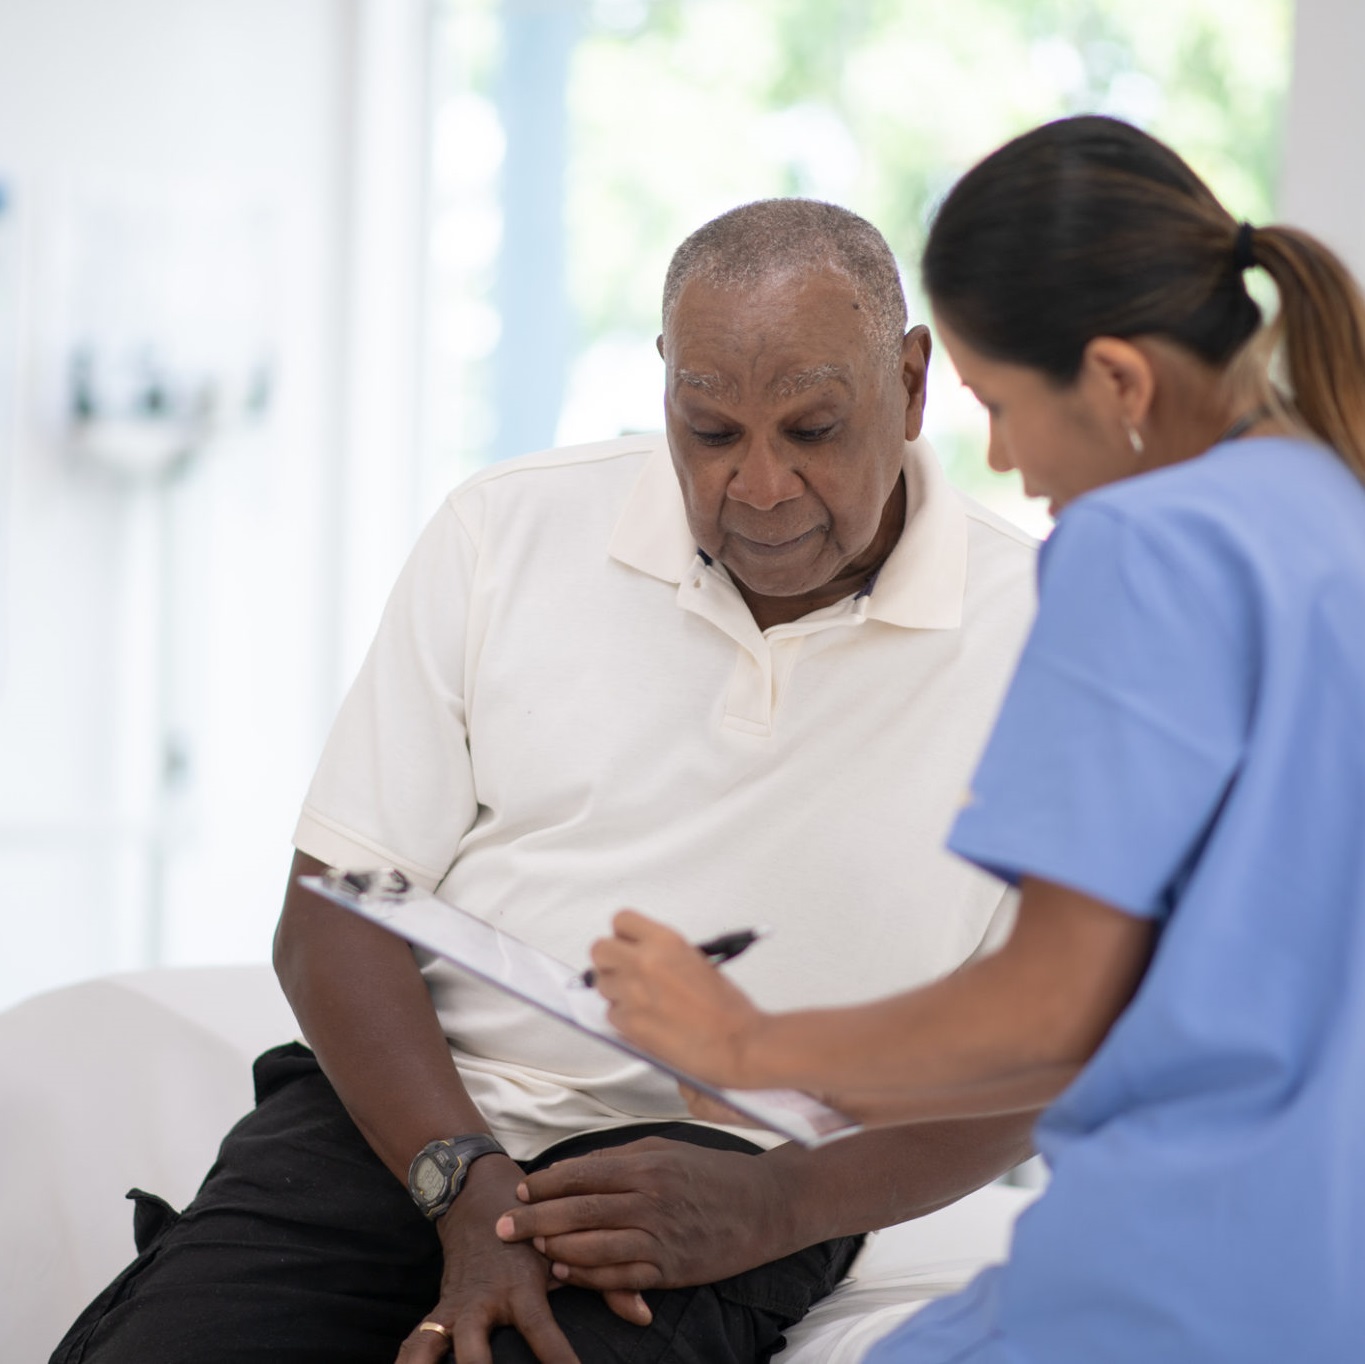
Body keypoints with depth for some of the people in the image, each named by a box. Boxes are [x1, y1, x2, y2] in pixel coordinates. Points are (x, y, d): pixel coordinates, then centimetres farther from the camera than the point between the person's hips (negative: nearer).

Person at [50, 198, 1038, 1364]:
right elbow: (336, 914, 2)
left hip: (722, 1172, -2)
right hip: (401, 1118, 2)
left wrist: (769, 1210, -16)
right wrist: (471, 1191, -13)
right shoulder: (509, 531, 3)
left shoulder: (1038, 642, -3)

■ Instructions to follow ■
Copy the lines above word for word, leaving out the picture.

■ Written solution ■
Body keypoints with depth for some of the people in the image, each named by a box. Boxes are [x1, y1, x2, y2] in pixel coordinates. Points are (x, y, d): pixel coordinates, then centimetres farther from the camera than the point between the person's hips (negative: nearer).

Person at [50, 198, 1038, 1364]:
right elbow: (336, 914, 2)
left hip: (722, 1172, -2)
right hip: (401, 1118, 2)
left wrist: (769, 1210, -16)
right wrist: (471, 1191, -13)
right shoulder: (509, 531, 3)
left shoulder: (1038, 642, -3)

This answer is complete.